▽

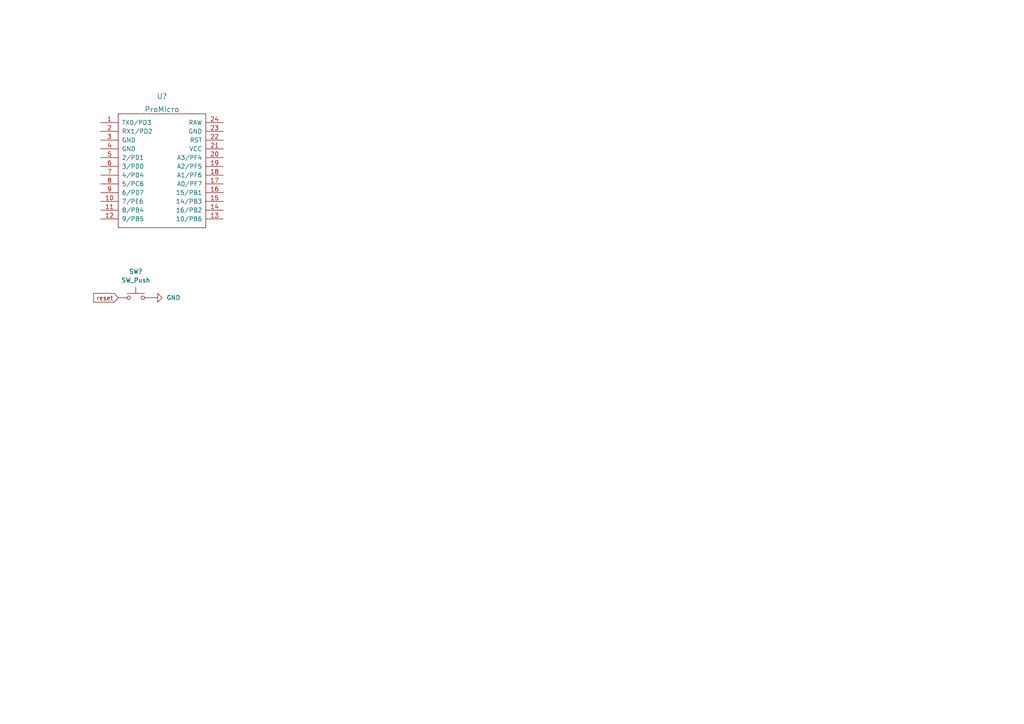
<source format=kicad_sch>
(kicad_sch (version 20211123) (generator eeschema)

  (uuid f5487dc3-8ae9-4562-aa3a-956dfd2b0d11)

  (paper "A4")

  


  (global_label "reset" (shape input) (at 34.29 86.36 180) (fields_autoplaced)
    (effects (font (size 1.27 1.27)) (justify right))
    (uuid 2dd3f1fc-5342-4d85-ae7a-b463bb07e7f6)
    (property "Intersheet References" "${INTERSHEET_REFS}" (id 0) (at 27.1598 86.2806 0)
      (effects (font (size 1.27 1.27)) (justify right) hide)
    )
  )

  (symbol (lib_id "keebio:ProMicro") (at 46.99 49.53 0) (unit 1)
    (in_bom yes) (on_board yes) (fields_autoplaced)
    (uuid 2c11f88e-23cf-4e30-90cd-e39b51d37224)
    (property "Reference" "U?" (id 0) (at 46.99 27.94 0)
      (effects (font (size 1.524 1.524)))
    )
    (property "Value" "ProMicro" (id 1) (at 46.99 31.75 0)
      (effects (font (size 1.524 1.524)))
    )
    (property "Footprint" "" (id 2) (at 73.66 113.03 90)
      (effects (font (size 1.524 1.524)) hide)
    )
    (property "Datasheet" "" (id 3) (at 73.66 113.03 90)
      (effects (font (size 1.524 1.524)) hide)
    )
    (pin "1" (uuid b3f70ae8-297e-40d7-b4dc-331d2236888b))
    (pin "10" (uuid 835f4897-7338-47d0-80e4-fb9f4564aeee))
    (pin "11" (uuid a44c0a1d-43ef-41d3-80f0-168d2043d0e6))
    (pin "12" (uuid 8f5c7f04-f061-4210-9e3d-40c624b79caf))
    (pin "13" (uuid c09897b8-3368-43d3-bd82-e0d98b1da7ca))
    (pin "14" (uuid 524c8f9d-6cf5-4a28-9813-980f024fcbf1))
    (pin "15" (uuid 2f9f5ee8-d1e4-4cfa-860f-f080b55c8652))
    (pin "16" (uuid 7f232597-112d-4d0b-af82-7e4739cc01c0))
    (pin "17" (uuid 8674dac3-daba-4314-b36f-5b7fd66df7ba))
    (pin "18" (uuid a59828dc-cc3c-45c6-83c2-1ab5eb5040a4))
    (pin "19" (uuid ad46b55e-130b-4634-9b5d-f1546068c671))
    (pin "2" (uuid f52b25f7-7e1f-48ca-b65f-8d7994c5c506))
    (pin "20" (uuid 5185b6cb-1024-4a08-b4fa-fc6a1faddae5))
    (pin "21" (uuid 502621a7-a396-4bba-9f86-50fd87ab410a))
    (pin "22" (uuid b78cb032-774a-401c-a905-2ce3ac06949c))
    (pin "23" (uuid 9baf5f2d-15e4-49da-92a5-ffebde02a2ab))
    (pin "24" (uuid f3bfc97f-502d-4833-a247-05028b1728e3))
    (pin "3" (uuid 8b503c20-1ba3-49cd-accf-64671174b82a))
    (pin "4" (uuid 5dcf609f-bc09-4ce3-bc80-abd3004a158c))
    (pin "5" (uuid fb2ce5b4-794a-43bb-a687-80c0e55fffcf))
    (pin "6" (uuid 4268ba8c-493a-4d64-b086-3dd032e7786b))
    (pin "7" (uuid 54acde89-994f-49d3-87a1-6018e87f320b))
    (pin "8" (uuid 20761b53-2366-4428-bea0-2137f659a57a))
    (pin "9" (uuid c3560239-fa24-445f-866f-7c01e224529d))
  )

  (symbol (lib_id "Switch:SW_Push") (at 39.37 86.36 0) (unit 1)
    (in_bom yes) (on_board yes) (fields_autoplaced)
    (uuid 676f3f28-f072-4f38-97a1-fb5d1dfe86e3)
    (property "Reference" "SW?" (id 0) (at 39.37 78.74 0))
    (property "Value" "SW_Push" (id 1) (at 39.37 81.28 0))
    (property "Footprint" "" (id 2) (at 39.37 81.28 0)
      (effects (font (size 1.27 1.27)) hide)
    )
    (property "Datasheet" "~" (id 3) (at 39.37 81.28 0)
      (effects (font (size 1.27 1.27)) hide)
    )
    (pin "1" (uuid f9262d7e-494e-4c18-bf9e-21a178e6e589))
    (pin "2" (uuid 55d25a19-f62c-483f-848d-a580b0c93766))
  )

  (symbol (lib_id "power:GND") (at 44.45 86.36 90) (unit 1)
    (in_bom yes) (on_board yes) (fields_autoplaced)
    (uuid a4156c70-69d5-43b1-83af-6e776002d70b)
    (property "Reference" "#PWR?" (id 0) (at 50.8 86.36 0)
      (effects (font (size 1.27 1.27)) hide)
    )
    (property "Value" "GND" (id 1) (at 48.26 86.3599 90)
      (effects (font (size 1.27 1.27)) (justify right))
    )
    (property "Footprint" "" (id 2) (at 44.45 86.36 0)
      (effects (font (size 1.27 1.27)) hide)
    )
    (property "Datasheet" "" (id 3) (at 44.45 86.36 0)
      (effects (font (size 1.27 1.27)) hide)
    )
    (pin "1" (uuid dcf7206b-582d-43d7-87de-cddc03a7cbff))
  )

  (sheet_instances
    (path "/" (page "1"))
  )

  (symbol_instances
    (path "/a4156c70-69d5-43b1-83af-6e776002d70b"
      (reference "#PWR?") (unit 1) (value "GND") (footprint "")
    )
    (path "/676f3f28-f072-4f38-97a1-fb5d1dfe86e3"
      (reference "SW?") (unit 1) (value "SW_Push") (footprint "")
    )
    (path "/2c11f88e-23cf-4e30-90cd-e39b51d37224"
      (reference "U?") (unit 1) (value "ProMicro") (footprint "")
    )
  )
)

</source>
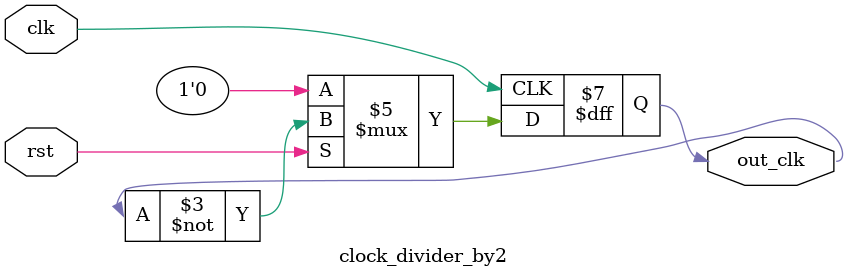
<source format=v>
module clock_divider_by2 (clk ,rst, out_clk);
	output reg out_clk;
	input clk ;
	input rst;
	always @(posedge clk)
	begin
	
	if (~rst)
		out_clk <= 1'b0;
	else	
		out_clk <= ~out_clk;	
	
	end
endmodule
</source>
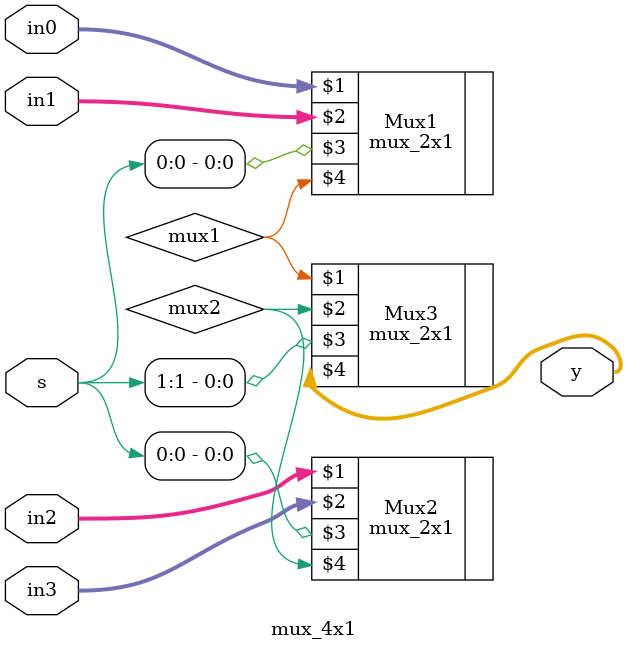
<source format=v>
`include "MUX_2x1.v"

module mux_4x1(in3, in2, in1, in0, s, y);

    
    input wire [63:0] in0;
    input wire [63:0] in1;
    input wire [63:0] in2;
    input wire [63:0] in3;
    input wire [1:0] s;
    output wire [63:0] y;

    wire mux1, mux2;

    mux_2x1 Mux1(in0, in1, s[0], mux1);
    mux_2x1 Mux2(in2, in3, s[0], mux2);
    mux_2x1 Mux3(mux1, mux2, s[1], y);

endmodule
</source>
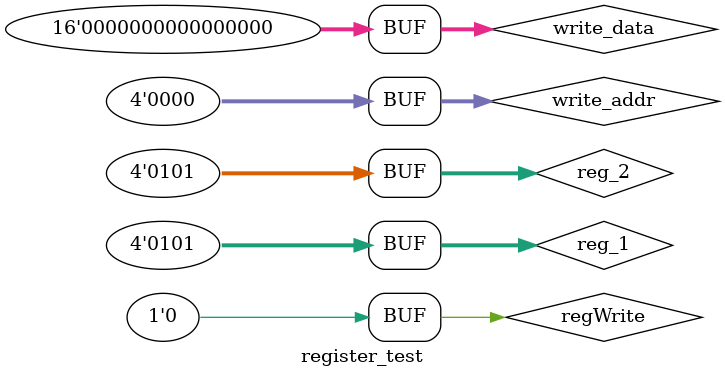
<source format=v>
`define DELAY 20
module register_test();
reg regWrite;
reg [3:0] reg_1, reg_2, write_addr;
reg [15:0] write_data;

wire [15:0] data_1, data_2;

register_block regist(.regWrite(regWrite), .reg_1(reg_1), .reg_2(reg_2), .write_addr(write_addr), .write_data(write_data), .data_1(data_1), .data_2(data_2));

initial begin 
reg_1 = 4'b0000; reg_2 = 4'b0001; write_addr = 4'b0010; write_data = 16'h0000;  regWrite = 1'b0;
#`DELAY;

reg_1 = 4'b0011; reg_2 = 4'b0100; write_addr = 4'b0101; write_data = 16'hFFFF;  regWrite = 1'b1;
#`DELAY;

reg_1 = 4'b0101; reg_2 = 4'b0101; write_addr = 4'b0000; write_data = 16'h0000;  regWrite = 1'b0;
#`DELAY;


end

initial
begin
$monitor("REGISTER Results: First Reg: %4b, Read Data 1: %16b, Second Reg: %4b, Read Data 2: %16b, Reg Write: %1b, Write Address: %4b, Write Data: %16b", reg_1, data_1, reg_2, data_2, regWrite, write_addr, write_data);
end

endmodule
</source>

△

**DIRECTIVE**
Pictures are to be dropped, and the remaining data set down exactly.

**WRITTEN SOLUTION**
<source format=kicad_sch>
(kicad_sch (version 20211123) (generator eeschema)

  (uuid f5487dc3-8ae9-4562-aa3a-956dfd2b0d11)

  (paper "A4")

  


  (global_label "reset" (shape input) (at 34.29 86.36 180) (fields_autoplaced)
    (effects (font (size 1.27 1.27)) (justify right))
    (uuid 2dd3f1fc-5342-4d85-ae7a-b463bb07e7f6)
    (property "Intersheet References" "${INTERSHEET_REFS}" (id 0) (at 27.1598 86.2806 0)
      (effects (font (size 1.27 1.27)) (justify right) hide)
    )
  )

  (symbol (lib_id "keebio:ProMicro") (at 46.99 49.53 0) (unit 1)
    (in_bom yes) (on_board yes) (fields_autoplaced)
    (uuid 2c11f88e-23cf-4e30-90cd-e39b51d37224)
    (property "Reference" "U?" (id 0) (at 46.99 27.94 0)
      (effects (font (size 1.524 1.524)))
    )
    (property "Value" "ProMicro" (id 1) (at 46.99 31.75 0)
      (effects (font (size 1.524 1.524)))
    )
    (property "Footprint" "" (id 2) (at 73.66 113.03 90)
      (effects (font (size 1.524 1.524)) hide)
    )
    (property "Datasheet" "" (id 3) (at 73.66 113.03 90)
      (effects (font (size 1.524 1.524)) hide)
    )
    (pin "1" (uuid b3f70ae8-297e-40d7-b4dc-331d2236888b))
    (pin "10" (uuid 835f4897-7338-47d0-80e4-fb9f4564aeee))
    (pin "11" (uuid a44c0a1d-43ef-41d3-80f0-168d2043d0e6))
    (pin "12" (uuid 8f5c7f04-f061-4210-9e3d-40c624b79caf))
    (pin "13" (uuid c09897b8-3368-43d3-bd82-e0d98b1da7ca))
    (pin "14" (uuid 524c8f9d-6cf5-4a28-9813-980f024fcbf1))
    (pin "15" (uuid 2f9f5ee8-d1e4-4cfa-860f-f080b55c8652))
    (pin "16" (uuid 7f232597-112d-4d0b-af82-7e4739cc01c0))
    (pin "17" (uuid 8674dac3-daba-4314-b36f-5b7fd66df7ba))
    (pin "18" (uuid a59828dc-cc3c-45c6-83c2-1ab5eb5040a4))
    (pin "19" (uuid ad46b55e-130b-4634-9b5d-f1546068c671))
    (pin "2" (uuid f52b25f7-7e1f-48ca-b65f-8d7994c5c506))
    (pin "20" (uuid 5185b6cb-1024-4a08-b4fa-fc6a1faddae5))
    (pin "21" (uuid 502621a7-a396-4bba-9f86-50fd87ab410a))
    (pin "22" (uuid b78cb032-774a-401c-a905-2ce3ac06949c))
    (pin "23" (uuid 9baf5f2d-15e4-49da-92a5-ffebde02a2ab))
    (pin "24" (uuid f3bfc97f-502d-4833-a247-05028b1728e3))
    (pin "3" (uuid 8b503c20-1ba3-49cd-accf-64671174b82a))
    (pin "4" (uuid 5dcf609f-bc09-4ce3-bc80-abd3004a158c))
    (pin "5" (uuid fb2ce5b4-794a-43bb-a687-80c0e55fffcf))
    (pin "6" (uuid 4268ba8c-493a-4d64-b086-3dd032e7786b))
    (pin "7" (uuid 54acde89-994f-49d3-87a1-6018e87f320b))
    (pin "8" (uuid 20761b53-2366-4428-bea0-2137f659a57a))
    (pin "9" (uuid c3560239-fa24-445f-866f-7c01e224529d))
  )

  (symbol (lib_id "Switch:SW_Push") (at 39.37 86.36 0) (unit 1)
    (in_bom yes) (on_board yes) (fields_autoplaced)
    (uuid 676f3f28-f072-4f38-97a1-fb5d1dfe86e3)
    (property "Reference" "SW?" (id 0) (at 39.37 78.74 0))
    (property "Value" "SW_Push" (id 1) (at 39.37 81.28 0))
    (property "Footprint" "" (id 2) (at 39.37 81.28 0)
      (effects (font (size 1.27 1.27)) hide)
    )
    (property "Datasheet" "~" (id 3) (at 39.37 81.28 0)
      (effects (font (size 1.27 1.27)) hide)
    )
    (pin "1" (uuid f9262d7e-494e-4c18-bf9e-21a178e6e589))
    (pin "2" (uuid 55d25a19-f62c-483f-848d-a580b0c93766))
  )

  (symbol (lib_id "power:GND") (at 44.45 86.36 90) (unit 1)
    (in_bom yes) (on_board yes) (fields_autoplaced)
    (uuid a4156c70-69d5-43b1-83af-6e776002d70b)
    (property "Reference" "#PWR?" (id 0) (at 50.8 86.36 0)
      (effects (font (size 1.27 1.27)) hide)
    )
    (property "Value" "GND" (id 1) (at 48.26 86.3599 90)
      (effects (font (size 1.27 1.27)) (justify right))
    )
    (property "Footprint" "" (id 2) (at 44.45 86.36 0)
      (effects (font (size 1.27 1.27)) hide)
    )
    (property "Datasheet" "" (id 3) (at 44.45 86.36 0)
      (effects (font (size 1.27 1.27)) hide)
    )
    (pin "1" (uuid dcf7206b-582d-43d7-87de-cddc03a7cbff))
  )

  (sheet_instances
    (path "/" (page "1"))
  )

  (symbol_instances
    (path "/a4156c70-69d5-43b1-83af-6e776002d70b"
      (reference "#PWR?") (unit 1) (value "GND") (footprint "")
    )
    (path "/676f3f28-f072-4f38-97a1-fb5d1dfe86e3"
      (reference "SW?") (unit 1) (value "SW_Push") (footprint "")
    )
    (path "/2c11f88e-23cf-4e30-90cd-e39b51d37224"
      (reference "U?") (unit 1) (value "ProMicro") (footprint "")
    )
  )
)

</source>
<source format=v>
module clock_divider_by2 (clk ,rst, out_clk);
	output reg out_clk;
	input clk ;
	input rst;
	always @(posedge clk)
	begin
	
	if (~rst)
		out_clk <= 1'b0;
	else	
		out_clk <= ~out_clk;	
	
	end
endmodule
</source>
<source format=v>
`include "MUX_2x1.v"

module mux_4x1(in3, in2, in1, in0, s, y);

    
    input wire [63:0] in0;
    input wire [63:0] in1;
    input wire [63:0] in2;
    input wire [63:0] in3;
    input wire [1:0] s;
    output wire [63:0] y;

    wire mux1, mux2;

    mux_2x1 Mux1(in0, in1, s[0], mux1);
    mux_2x1 Mux2(in2, in3, s[0], mux2);
    mux_2x1 Mux3(mux1, mux2, s[1], y);

endmodule
</source>
<source format=v>
`define DELAY 20
module register_test();
reg regWrite;
reg [3:0] reg_1, reg_2, write_addr;
reg [15:0] write_data;

wire [15:0] data_1, data_2;

register_block regist(.regWrite(regWrite), .reg_1(reg_1), .reg_2(reg_2), .write_addr(write_addr), .write_data(write_data), .data_1(data_1), .data_2(data_2));

initial begin 
reg_1 = 4'b0000; reg_2 = 4'b0001; write_addr = 4'b0010; write_data = 16'h0000;  regWrite = 1'b0;
#`DELAY;

reg_1 = 4'b0011; reg_2 = 4'b0100; write_addr = 4'b0101; write_data = 16'hFFFF;  regWrite = 1'b1;
#`DELAY;

reg_1 = 4'b0101; reg_2 = 4'b0101; write_addr = 4'b0000; write_data = 16'h0000;  regWrite = 1'b0;
#`DELAY;


end

initial
begin
$monitor("REGISTER Results: First Reg: %4b, Read Data 1: %16b, Second Reg: %4b, Read Data 2: %16b, Reg Write: %1b, Write Address: %4b, Write Data: %16b", reg_1, data_1, reg_2, data_2, regWrite, write_addr, write_data);
end

endmodule
</source>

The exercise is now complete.